All this leads me to ask: What is the economy for, anyway? Why do we have such a thing, and what purpose do we want it to serve?

The grand Prisoner’s-Dilemma-style paradox is that millions of people are all making decisions that seem individually rational. But what they add up to in aggregate is an economy that’s the worst of all worlds: the poor are deprived, the rich are miserable. The selfish, endless hunger for more, more, more takes basic goods away from those who sorely need them, while not making the ones who reap the spoils any happier.

The economy is, or is supposed to be, how we distribute the fruits of society’s productivity so as to benefit everyone. If it’s not making most of us happier, more comfortable or more secure, then it’s not serving its purpose. We ought to stop and take stock of the bigger picture every so often, to see whether we should do anything differently. We’ll have to do this eventually, as we approach closer to post-work economy, and we can save ourselves a lot of trouble if we start early.

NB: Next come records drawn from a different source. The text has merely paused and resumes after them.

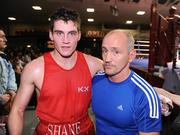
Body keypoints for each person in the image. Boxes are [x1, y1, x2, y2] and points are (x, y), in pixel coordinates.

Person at [8, 7, 103, 135]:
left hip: (85, 131)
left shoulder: (95, 65)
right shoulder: (34, 69)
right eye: (59, 33)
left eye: (72, 33)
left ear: (79, 35)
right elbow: (17, 110)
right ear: (51, 35)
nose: (66, 40)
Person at [92, 30, 162, 135]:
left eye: (116, 52)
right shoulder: (96, 80)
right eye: (104, 51)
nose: (107, 58)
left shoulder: (144, 95)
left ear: (131, 56)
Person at [0, 29, 17, 135]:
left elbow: (11, 80)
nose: (5, 40)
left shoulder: (4, 58)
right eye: (2, 37)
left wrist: (11, 93)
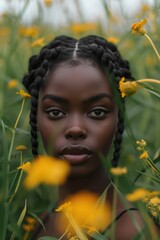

But an individual can do this reevaluation just as well as a society. If your wealth has become isolating or a burden, may I suggest giving it away? It’s likely to bring much more happiness to others than you could get out of it, and the knowledge that you’ve been of service to others is likely to improve your own happiness in the bargain. If you have to quit a high-stress, high-pressure job to focus on philanthropy, so much the better. This doesn’t even require any real sacrifice from the giver, since it takes far less money than most people think to live a fulfilling life. To me, that sounds like a far better and more purposeful existence than participating in an endless rat race in which the winners are just as unhappy as the losers.